Additional Benefits: If you require other benefits like dental, vision, or hearing coverage, and you are comfortable with using network providers, a Medicare Advantage plan might be more attractive.
Prescription Drug Coverage: If you already take prescription medications, a Medicare Advantage plan with integrated Part D coverage might simplify your healthcare needs.
Budget Considerations: Evaluate your budget and compare the monthly premiums, copayments, coinsurance, and deductibles of both plan types to determine which aligns better with your financial situation.
Health Status: Your health status and anticipated healthcare needs can influence your decision. The guaranteed issue right during the Medigap Open Enrollment Period might be crucial if you have pre-existing conditions.
A Medicare Supplement Insurance (Medigap) policy is health insurance that can help pay some healthcare costs that Original Medicare doesn’t cover. Medigap helps you pay for deductibles, coinsurance, and other out-of-pocket expenses. Medicare Advantage drug (MAPD, Part C) plan combines Parts A and B and can include Part D; coverage plans may include hearing, dental, vision, and many other services.

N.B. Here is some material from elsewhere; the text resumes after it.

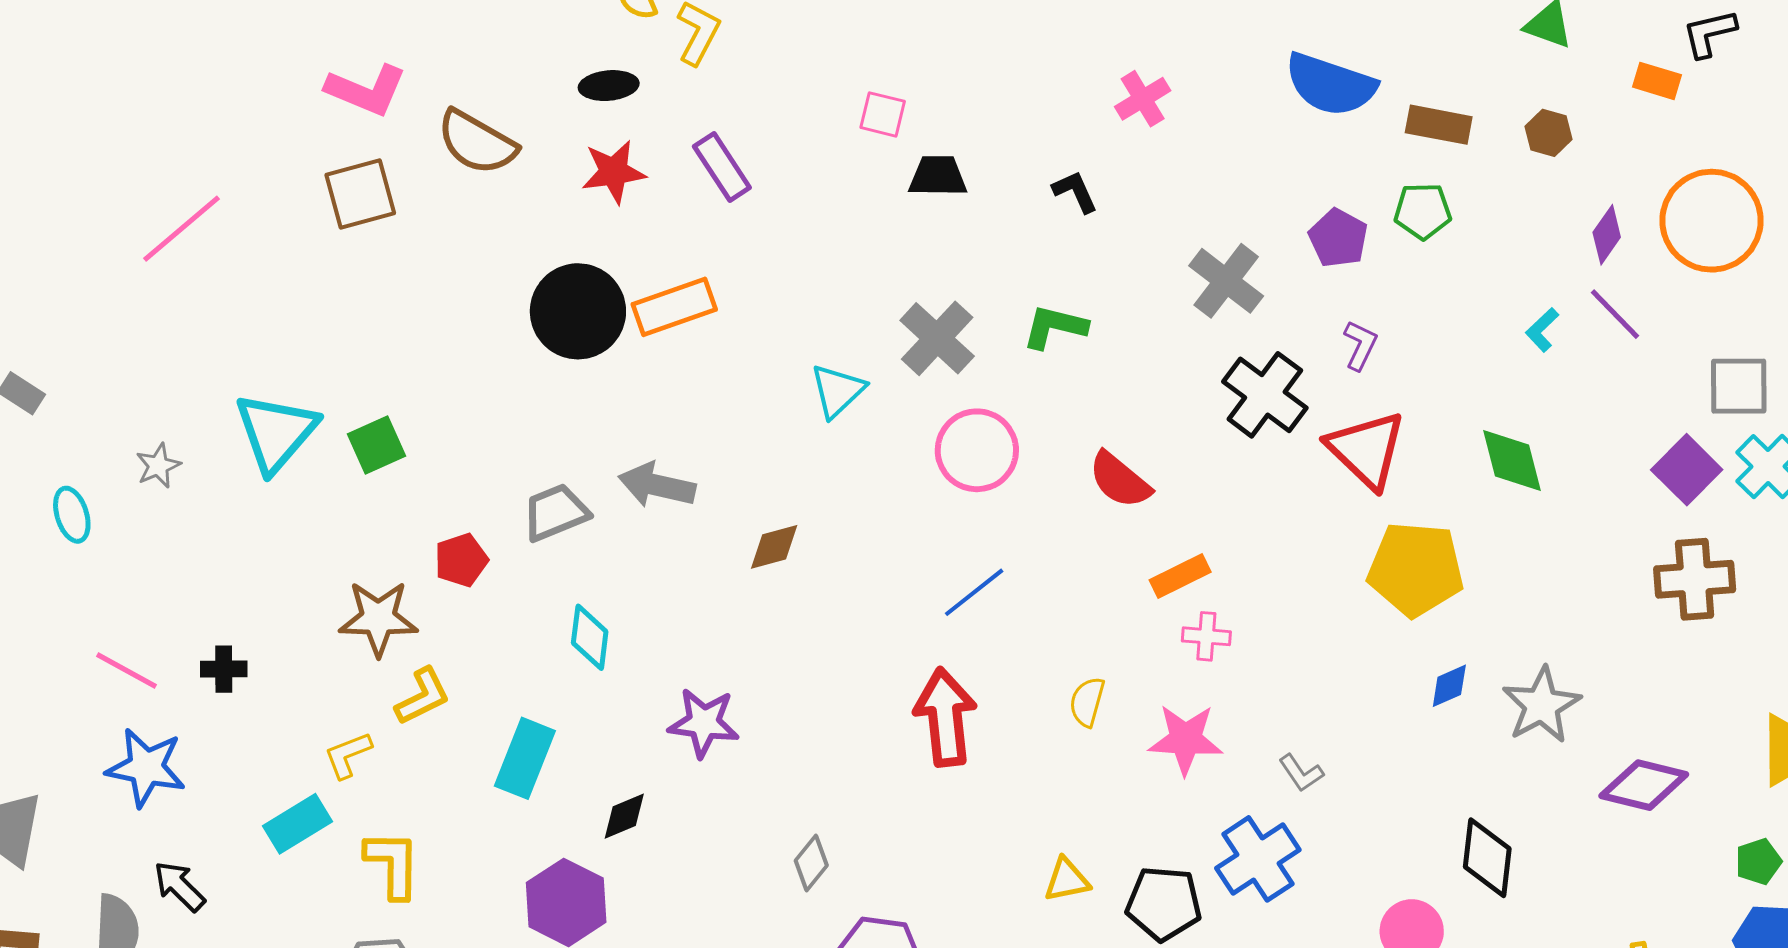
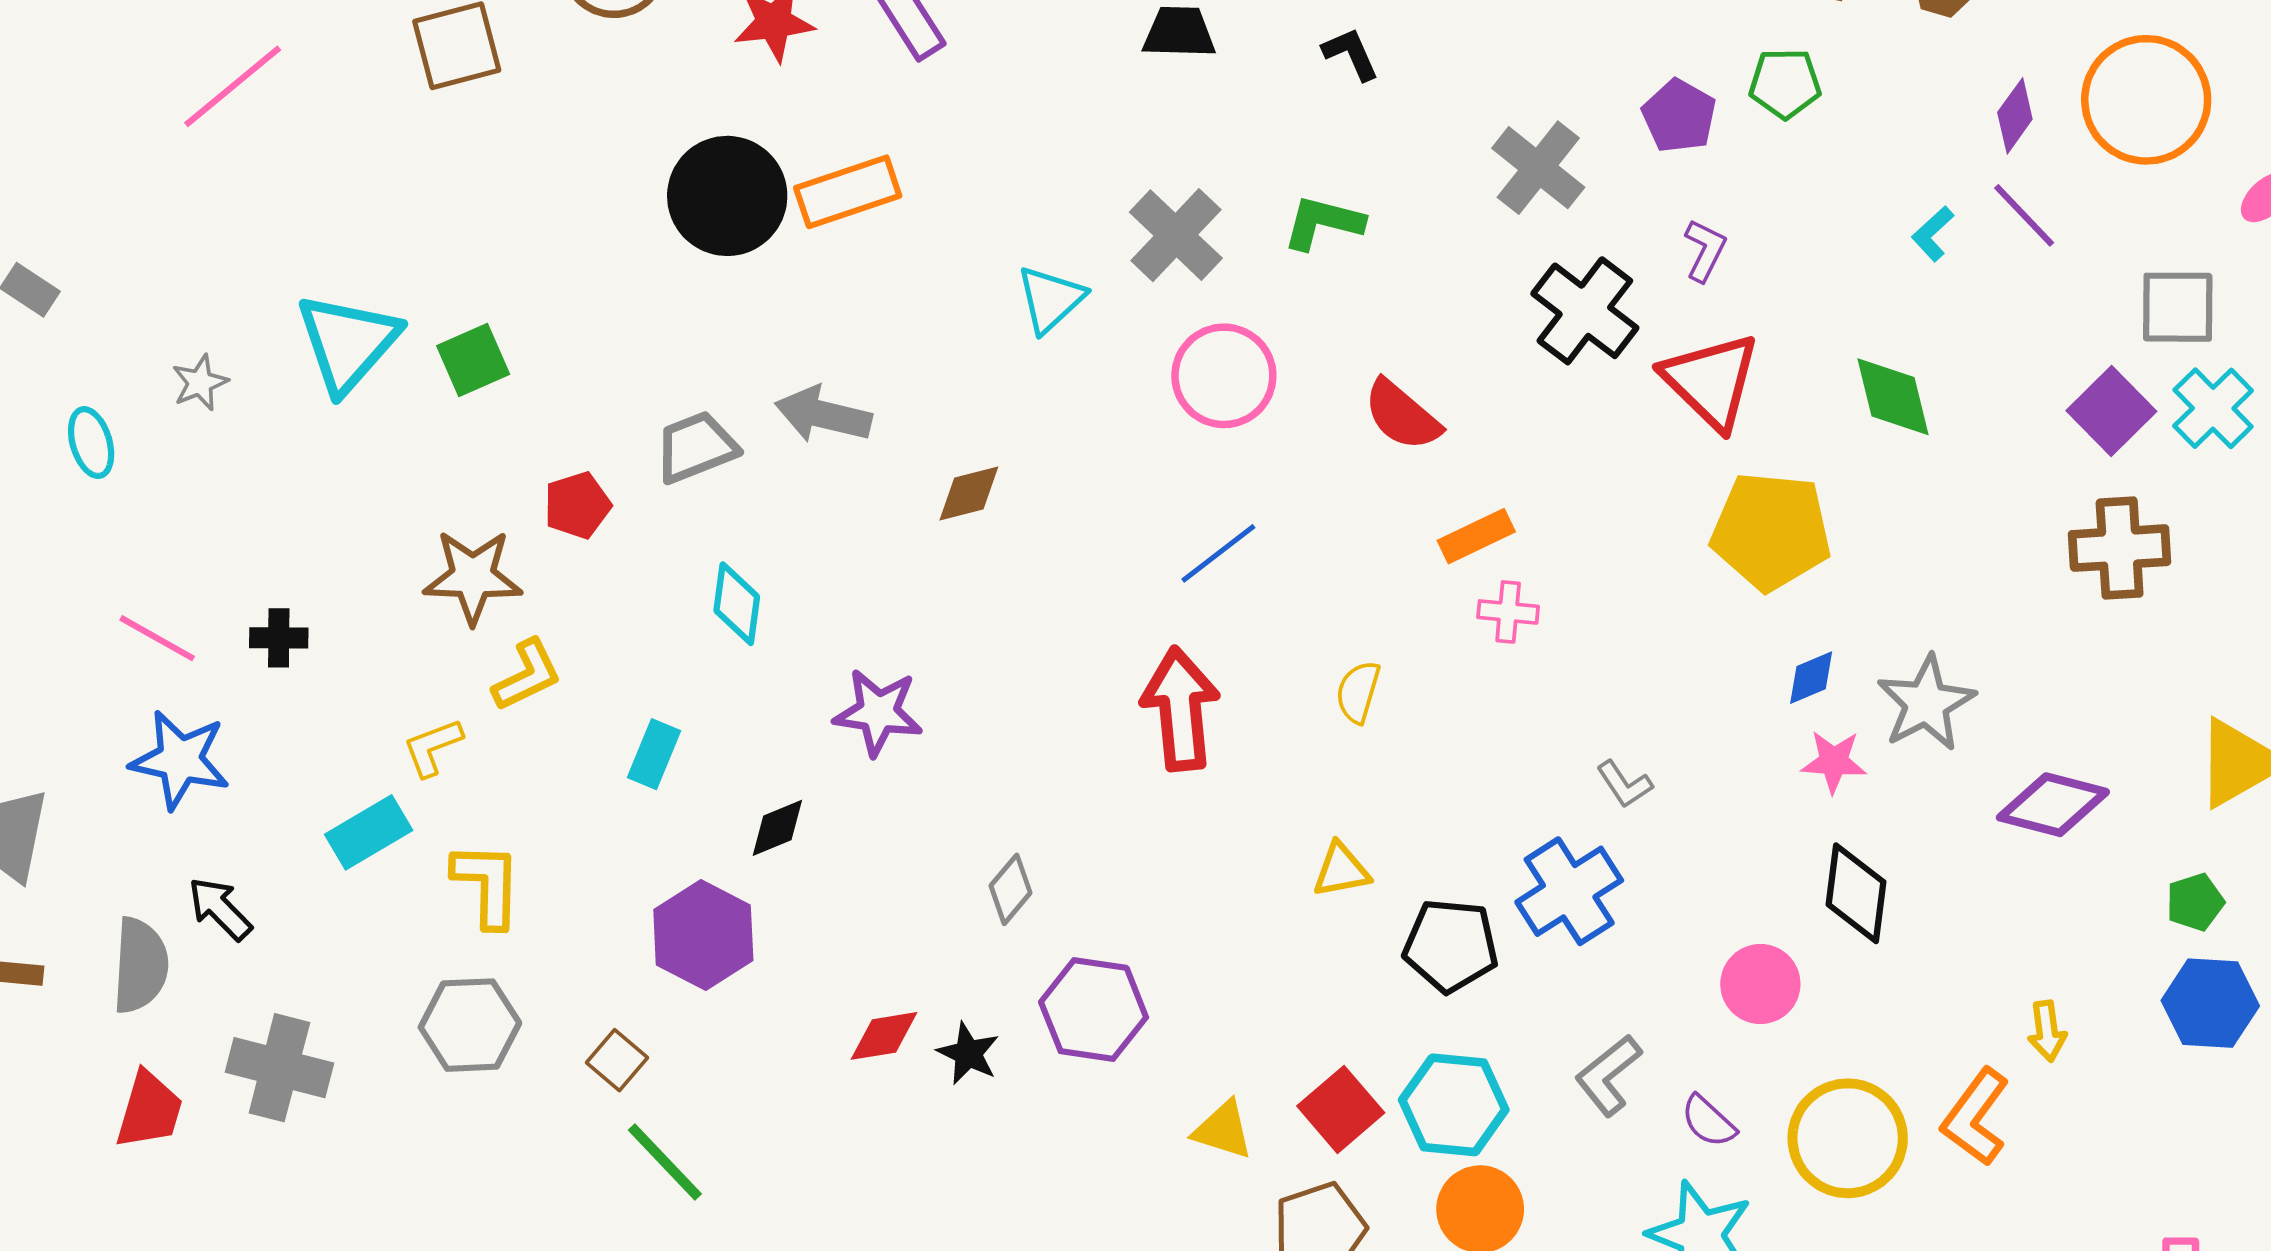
pink star: (1185, 739) -> (1834, 762), moved, size x0.7
cyan rectangle: (525, 758) -> (654, 754), size x0.7
yellow triangle: (1067, 880) -> (1341, 870), moved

Choosing between a Medicare Supplement plan and a Medicare Advantage plan is a significant decision that can impact your healthcare coverage and costs. It’s essential to conduct thorough research, compare plans offered in your area, and consider your healthcare needs and preferences before selecting. Additionally, you may benefit from discussing your options with a licensed insurance agent specializing in Medicare to receive personalized guidance and recommendations. Remember that your healthcare needs may change over time, so it’s crucial to review your coverage regularly and make adjustments to ensure you have the most appropriate plan for your situation.